● Rincian Tugas
1/ Menurut tulisan tentang dunia penerbitan, hari kemerdekaan yang ke berapa baru saja dirayakan bangsa Indonesia?
2/ Lanjutkan tulisan tentang dunia penerbitan mulai dari bagian terakhirnya.

● Kutipan Dokumen
☆ ☆ ☆
Baru-baru ini dunia
penerbitan kembali dibuat heboh dengan terbitnya komik kontroversial Why
Puberty
yang dianggap kurang mendidik dan tidak relevan dengan budaya
ketimuran yang dianut oleh masyarakat Indonesia. Komik Korea yang mengandung
unsur propaganda Lesbian, Gay, Biseksual dan Transgender itu sempat meresahkan
beberapa tokoh dan kalangan, sehingga membuat buku itu ditarik dari pasaran.
Kejadian ini merupakan
satu di antara banyak permasalahan dalam dunia penerbitan di tanah air. Buku
dengan konten yang “kurang mendidik” sepertinya masih banyak diterbitkan,
sehingga tak jarang kehadiran buku jenis itu bukan menjadi informasi, tetapi
menjadi sesuatu yang “kurang bermanfaat”.
Ini setidaknya menjadi
perhatian khusus bagi para pelaku penerbitan, yaitu penulis dan penerbit. Sudah
saatnya penerbit lebih selektif memilih naskah sebelum menerbitkannya dalam
bentuk buku. Konten yang sekiranya “membahayakan” agar tidak diterbitkan,
sehingga tidak menimbulkan banyak keresahan.
Buku adalah salah satu
media penyampai informasi yang sampai saat ini keberadaannya masih sangat dibutuhkan.
Meskipun sudah marak buku-buku yang bisa diakses lewat media digital (e-book),
keberadaan buku (cetak) masih dicari. Sehingga, banyak penerbit yang terus
menerbitkan buku dengan beragam tema yang dibutuhkan masyarakat.
Bagi penulis, kejadian
seperti ini seharusnya bisa menjadi perhatian agar lebih teliti dalam menulis.
Memilih tema yang baik dan sesuai dengan kebutuhan pembaca adalah salah satu
cara efektif agar buku yang diterbitkan bermanfaat bagi masyarakat luas, bukan semata-mata
mengejar materi dari royalti. Penulis juga perlu memperhatikan manfaat atau mudarat
yang akan ditimbulkan dari buku yang diterbitkan.
Merdeka dengan Buku
Baru-baru ini bangsa
Indonesia merayakan hari kemerdekaan yang ke-69. Nyaris tujuhpuluh tahun bangsa
ini bebas dari cengkeraman penjajah. Namun begitu, bukan berarti bangsa
Indonesia tidak waspada dengan penjajahan dalam bentuk lainnya. Penjajahan
secara fisik mungkin sudah tidak dirasakan oleh bangsa ini, sehingga kita
mengatakan bahwa telah aman dari berbagai macam gangguan. Tetapi, yang harus
diwaspadai adalah penjajahan secara masif lewat berbagai media seperti teknologi
yang perkembangannya semakin pesat.
☆ ☆ ☆
● Data yang Diberikan
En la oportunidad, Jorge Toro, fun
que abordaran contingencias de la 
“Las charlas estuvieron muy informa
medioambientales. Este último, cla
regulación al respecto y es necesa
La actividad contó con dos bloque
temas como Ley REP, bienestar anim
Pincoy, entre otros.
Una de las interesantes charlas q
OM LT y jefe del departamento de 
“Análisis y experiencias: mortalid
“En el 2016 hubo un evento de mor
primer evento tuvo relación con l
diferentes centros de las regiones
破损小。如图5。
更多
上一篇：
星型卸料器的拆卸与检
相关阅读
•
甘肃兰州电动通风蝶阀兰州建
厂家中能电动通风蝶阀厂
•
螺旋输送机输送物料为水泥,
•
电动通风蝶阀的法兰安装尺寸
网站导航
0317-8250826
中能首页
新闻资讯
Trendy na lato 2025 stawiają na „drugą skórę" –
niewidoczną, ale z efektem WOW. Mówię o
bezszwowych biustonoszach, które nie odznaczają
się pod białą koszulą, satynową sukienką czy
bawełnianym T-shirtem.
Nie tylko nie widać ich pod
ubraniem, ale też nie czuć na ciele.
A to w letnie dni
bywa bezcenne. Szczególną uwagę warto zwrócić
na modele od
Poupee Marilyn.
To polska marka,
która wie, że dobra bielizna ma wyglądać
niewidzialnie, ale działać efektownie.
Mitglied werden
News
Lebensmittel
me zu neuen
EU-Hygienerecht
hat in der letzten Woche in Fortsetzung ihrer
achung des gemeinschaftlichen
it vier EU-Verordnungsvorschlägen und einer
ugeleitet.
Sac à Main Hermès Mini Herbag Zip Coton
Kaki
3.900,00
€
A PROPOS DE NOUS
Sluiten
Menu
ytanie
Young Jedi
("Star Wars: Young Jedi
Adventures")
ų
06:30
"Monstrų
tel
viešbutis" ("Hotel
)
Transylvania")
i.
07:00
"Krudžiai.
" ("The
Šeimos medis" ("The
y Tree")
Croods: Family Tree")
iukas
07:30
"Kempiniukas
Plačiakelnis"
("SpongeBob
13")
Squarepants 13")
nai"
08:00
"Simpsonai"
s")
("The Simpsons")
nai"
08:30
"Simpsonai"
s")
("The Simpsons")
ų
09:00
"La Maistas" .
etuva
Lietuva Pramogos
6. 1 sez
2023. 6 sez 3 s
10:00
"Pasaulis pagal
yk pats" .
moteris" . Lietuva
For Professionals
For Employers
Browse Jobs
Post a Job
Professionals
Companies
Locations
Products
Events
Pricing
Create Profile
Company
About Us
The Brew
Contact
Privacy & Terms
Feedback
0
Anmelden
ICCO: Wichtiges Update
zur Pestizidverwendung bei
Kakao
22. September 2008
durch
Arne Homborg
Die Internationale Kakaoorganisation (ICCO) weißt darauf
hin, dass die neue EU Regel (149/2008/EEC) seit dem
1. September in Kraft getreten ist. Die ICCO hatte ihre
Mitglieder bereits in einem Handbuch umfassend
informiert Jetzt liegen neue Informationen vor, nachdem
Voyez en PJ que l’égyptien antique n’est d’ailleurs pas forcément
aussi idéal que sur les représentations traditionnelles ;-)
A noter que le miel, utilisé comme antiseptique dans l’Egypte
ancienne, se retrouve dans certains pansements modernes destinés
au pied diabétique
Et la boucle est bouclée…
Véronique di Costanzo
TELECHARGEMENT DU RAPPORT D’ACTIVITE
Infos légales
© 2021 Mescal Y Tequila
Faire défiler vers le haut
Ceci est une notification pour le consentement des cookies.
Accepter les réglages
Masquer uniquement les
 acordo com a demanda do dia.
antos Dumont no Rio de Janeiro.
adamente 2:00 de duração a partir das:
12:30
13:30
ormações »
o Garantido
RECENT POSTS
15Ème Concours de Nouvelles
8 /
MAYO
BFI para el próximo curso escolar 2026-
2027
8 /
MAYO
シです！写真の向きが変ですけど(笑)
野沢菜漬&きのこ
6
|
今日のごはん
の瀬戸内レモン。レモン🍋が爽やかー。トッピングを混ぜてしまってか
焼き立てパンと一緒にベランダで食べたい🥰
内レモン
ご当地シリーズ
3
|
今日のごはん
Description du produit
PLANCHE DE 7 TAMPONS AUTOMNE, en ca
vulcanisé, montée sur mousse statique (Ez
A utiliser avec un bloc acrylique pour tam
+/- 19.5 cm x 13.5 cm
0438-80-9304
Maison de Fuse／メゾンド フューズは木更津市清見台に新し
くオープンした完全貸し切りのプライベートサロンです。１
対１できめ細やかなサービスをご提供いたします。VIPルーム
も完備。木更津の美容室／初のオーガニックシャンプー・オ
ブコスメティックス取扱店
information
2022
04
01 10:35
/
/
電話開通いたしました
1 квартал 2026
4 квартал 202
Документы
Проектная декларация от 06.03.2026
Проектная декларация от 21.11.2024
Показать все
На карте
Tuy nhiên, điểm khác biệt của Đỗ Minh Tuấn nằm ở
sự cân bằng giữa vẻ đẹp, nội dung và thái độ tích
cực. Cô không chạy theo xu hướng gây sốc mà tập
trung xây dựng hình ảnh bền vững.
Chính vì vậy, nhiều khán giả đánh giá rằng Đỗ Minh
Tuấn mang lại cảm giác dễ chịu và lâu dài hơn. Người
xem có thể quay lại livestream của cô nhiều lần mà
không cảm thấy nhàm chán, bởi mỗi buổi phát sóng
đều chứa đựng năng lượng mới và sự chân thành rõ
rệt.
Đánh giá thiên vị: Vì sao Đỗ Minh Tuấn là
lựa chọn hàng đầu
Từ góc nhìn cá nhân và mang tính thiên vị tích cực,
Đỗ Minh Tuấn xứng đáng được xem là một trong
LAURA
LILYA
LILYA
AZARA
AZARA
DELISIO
☆ ☆ ☆
● Jawaban per Nomor
1/ Hari kemerdekaan yang ke-69.

2/
Tidak dapat dimungkiri
bahwa perkembangan teknologi sekarang ini telah banyak mengubah kebudayaan yang
dianut oleh masyarakat Indonesia. Dulu, sebelum marak media informasi seperti
televisi, handphone, internet dan semacamnya, bangsa ini masih awam
dengan berbagai hal yang berbau budaya Barat. Tetapi, dengan perkembangan
teknologi informasi yang demikian canggih ini, kita sudah dengan mudah bisa
mengakses bahkan “mengamalkan” hal-hal yang datang dari budaya luar. Ini
menjadi keprihatinan tersendiri, karena dengan teknologi yang berkembang generasi
muda sudah demikian jauh terlena dan mulai melupakan kebudayaan sendiri.
Mari kita berpikir
sejenak bahwa saat ini para generasi muda lebih menyukai budaya asing ketimbang
mencintai budaya sendiri. Dari musik, pakaian, hingga gaya hidup. Gempuran
budaya yang datang dari luar sudah demikian dahsyat sehinggga kita lupa bahwa
mempertahankan budaya sendiri jauh lebih penting.
Salah satu contoh
konkret adalah kegandrungan para remaja dengan musik-musik Korea yang belakangan
ini memang cukup merajai industri musik tanah air. Generasi sekarang lebih akrab
mengenal tokoh-tokoh luar daripada mengenali tokoh-tokoh nasional. Lagu-lagu
daerah pun sudah mulai dilupakan karena mereka lebih menyukai lagu-lagu impor.
Melalui buku yang
menjadi salah satu media informasi, sudah saatnya kita mulai mencintai kembali
kekayaan yang dimiliki bangsa sendiri. Batik, lagu-lagu daerah, pakaian adat, atau
tari-tarian daerah adalah beberapa “kekayaan” yang jangan sampai “direbut”
bangsa lain karena kita lebih cenderung menyukai budaya luar. Sejak dini sudah
harus mulai mengenalkan kekayaan budaya bangsa kepada generasi muda.
Di sinilah pentingnya
peran penulis untuk memperkaya tulisan mereka dengan tema-tema lokal dan mengabadikan
kekayaan budaya dan tradisi Indonesia. Banyak sekali dongeng-dongeng Nusantara
yang perlu dilestarikan, juga cerita-cerita fiksi lain yang mengangkat
lokalitas. Ini jadi salah satu jalan untuk mempertahankan kebudayaan sendiri.
Dengan begitu, lewat
buku para generasi muda akan lebih mengenal pahlawan nasional, lagu-lagu
daerah, serta dongeng-dongeng lokal yang tak kalah menarik dari dongeng-dongeng
luar. Namun, bukan berarti kita menutup diri terhadap karya-karya luar negeri.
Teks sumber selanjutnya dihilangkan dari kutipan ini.